A 2013 report from the American Civil Liberties Union noted how the FBI’s massive, digital “Investigative Data Warehouse”—which became supercharged by the Patriot Act after the Sept. 11 attacks—eventually came under fire from Congress when it demanded an audit. When the FBI refused to give auditors access, Congress paused funding temporarily but eventually the matter became largely forgotten.
Most privacy experts who spoke to The Daily Beast on Thursday commended the FBI for addressing the problem, but warned that this episode foreshadows more serious privacy debacles down the line.

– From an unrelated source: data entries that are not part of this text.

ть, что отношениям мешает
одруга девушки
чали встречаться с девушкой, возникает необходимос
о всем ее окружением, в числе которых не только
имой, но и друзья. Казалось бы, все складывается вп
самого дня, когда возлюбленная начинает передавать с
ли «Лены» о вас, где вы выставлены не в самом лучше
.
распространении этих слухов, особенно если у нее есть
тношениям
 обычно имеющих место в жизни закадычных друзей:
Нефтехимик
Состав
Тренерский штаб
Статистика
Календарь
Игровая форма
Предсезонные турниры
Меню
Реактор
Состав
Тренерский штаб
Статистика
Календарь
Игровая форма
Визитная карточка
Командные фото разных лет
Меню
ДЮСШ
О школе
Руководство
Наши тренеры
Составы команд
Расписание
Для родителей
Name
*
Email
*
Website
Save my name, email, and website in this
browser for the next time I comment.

“Our privacy should not be dependent on the actions of individual prosecutors and FBI agents. While it’s good that the defendant in this case was notified and the government is taking steps to delete the data, the government is still ingesting huge amounts of data and Palantir makes this data widely accessible by default,” said Ángel Díaz, a privacy expert who teaches at the University of California Los Angeles law school. “There may be other cases where this same kind of wide data sharing goes on undetected.”
Aside from the potential privacy concerns for the American public in general, this slip-up could complicate the case that federal prosecutors have against Griffith if his defense team claims it somehow tainted the investigation.

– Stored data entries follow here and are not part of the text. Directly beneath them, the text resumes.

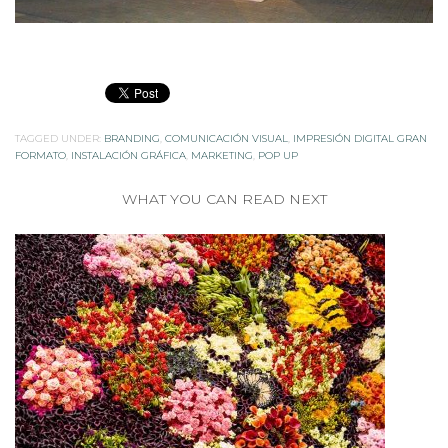
TAGGED UNDER:
BRANDING
,
COMUNICACIÓN VISUAL
,
IMPRESIÓN DIGITAL GRAN
FORMATO
,
INSTALACIÓN GRÁFICA
,
MARKETING
,
POP UP
WHAT YOU CAN READ NEXT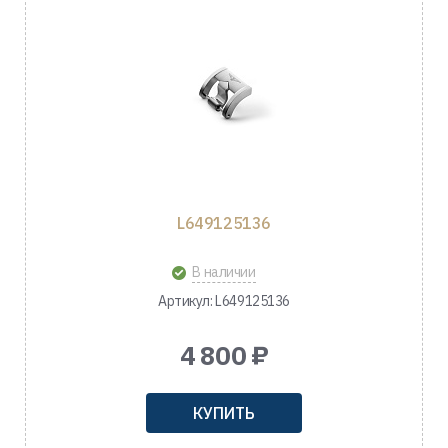
L649125136
В наличии
Артикул: L649125136
4 800 ₽
КУПИТЬ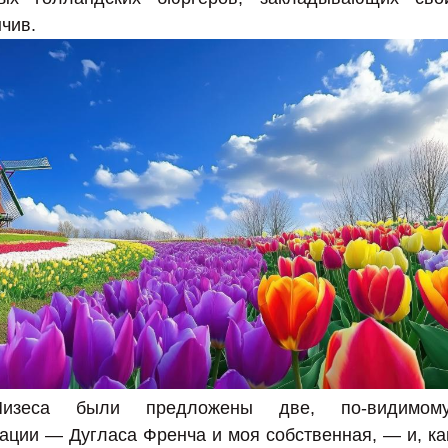
чив.
изеса были предложены две, по-видимому
ции — Дугласа Френча и моя собственная, — и, ка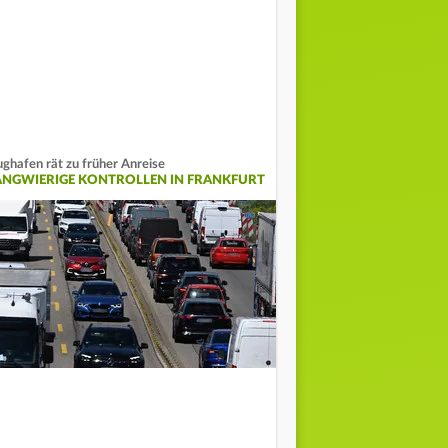
ughafen rät zu früher Anreise
ANGWIERIGE KONTROLLEN IN FRANKFURT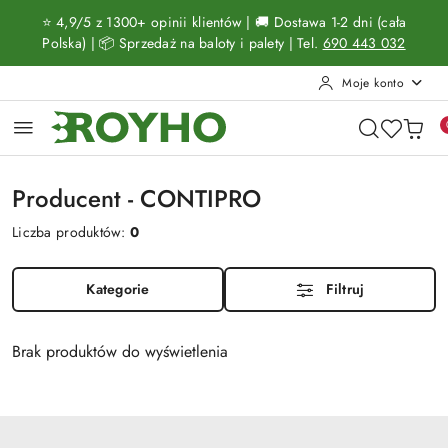
Przejdź do treści głównej
Przejdź do wyszukiwarki
Przejdź do moje konto
Przejdź do menu głównego
Przejdź do stopki
⭐ 4,9/5 z 1300+ opinii klientów | 🚚 Dostawa 1-2 dni (cała
Polska) | 📦 Sprzedaż na baloty i palety | Tel.
690 443 032
Moje konto
Producent - CONTIPRO
Liczba produktów:
0
Kategorie
Filtruj
Brak produktów do wyświetlenia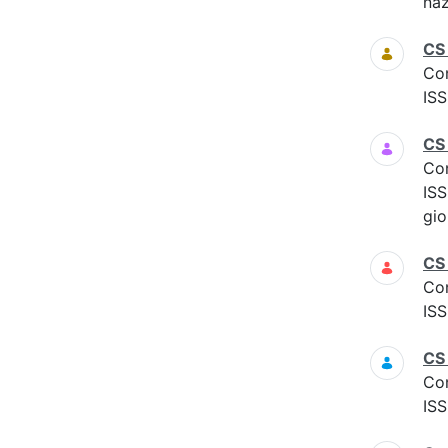
naz
CS
Co
ISS
CS
Co
ISS
gio
CS
Co
ISS
CS
Co
ISS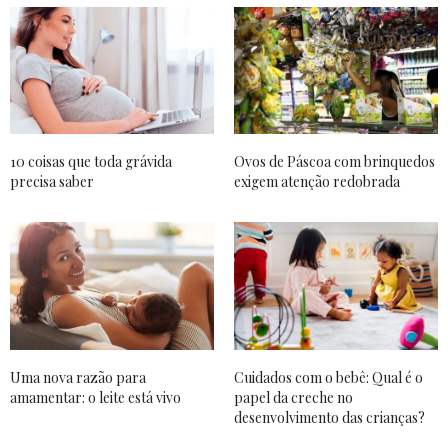
10 coisas que toda grávida
Ovos de Páscoa com brinquedos
precisa saber
exigem atenção redobrada
Uma nova razão para
Cuidados com o bebê: Qual é o
amamentar: o leite está vivo
papel da creche no
desenvolvimento das crianças?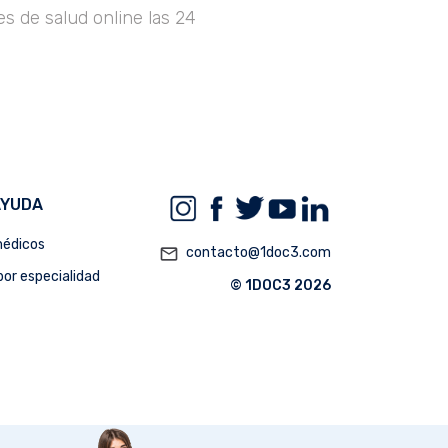
s de salud online las 24
AYUDA
édicos
mail_outline
contacto@1doc3.com
or especialidad
© 1DOC3 2026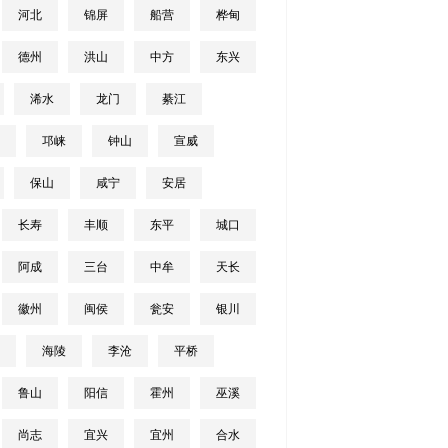
河北
锦屏
船营
桦甸
德州
洪山
中方
东兴
浠水
龙门
綦江
邛崃
钟山
宣威
保山
咸宁
安居
长寿
丰顺
东平
城口
阿成
三台
中牟
天长
徽州
闽侯
瓮安
银川
海陵
李沧
平桥
鲁山
阳信
霍州
巫溪
尚志
宜兴
宜州
合水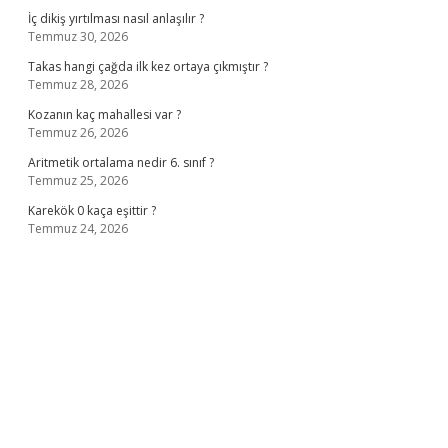
İç dikiş yırtılması nasıl anlaşılır ?
Temmuz 30, 2026
Takas hangi çağda ilk kez ortaya çıkmıştır ?
Temmuz 28, 2026
Kozanın kaç mahallesi var ?
Temmuz 26, 2026
Aritmetik ortalama nedir 6. sınıf ?
Temmuz 25, 2026
Karekök 0 kaça eşittir ?
Temmuz 24, 2026
no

“We are deeply concerned about what happened here. We are investigating the situation and Mr. Griffith’s potential legal remedies,” said Brian E. Klein, his defense attorney in Los Angeles.
“This is not the first time we’ve seen the FBI wrongly searching through people’s sensitive emails and data in ways that the Fourth Amendment prohibits,” said Patrick Toomey, an attorney who specializes in national security matters at the ACLU.
A similar miscalculation by the FBI in New York ruined its 2018 case against Ali Sadr Hashemi Nejad, a banker accused of dodging U.S. sanctions by hiding how Iranian money paid for a $500 million housing project in Venezuela.
In that case, the Manhattan district attorney obtained a ton of information with a search warrant and handed it off to the FBI. Instead of identifying the relevant stuff and ditching the rest, federal agents vigorously sorted through it all—without getting their own search warrant.
U.S. District Judge Alison J. Nathan dismissed the case this past February. In her order, she ripped into FBI agents who “uploaded raw email search-warrant returns into its ‘BIDMAS’ database and searched this database hundreds of times, contrary to the Government’s representations… and almost certainly in violation of the Constitution.” And she excoriated prosecutors who tried to “bury” the evidence.
This kind of unauthorized access poses a greater danger to the public’s liberty now because law enforcement relies on such powerful surveillance tools and analytical software that can piece it all together, said Michael German, a former FBI special agent who is now scholar at the Brennan Center for Justice. And repeat mistakes could hurt future investigations, he warned.
“If the judge doesn’t feel confident the FBI will honor the limits they impose, they’ll be less likely to grant them permission in the future,” German said. “The FBI has shown that it is ineffective in enforcing limits.”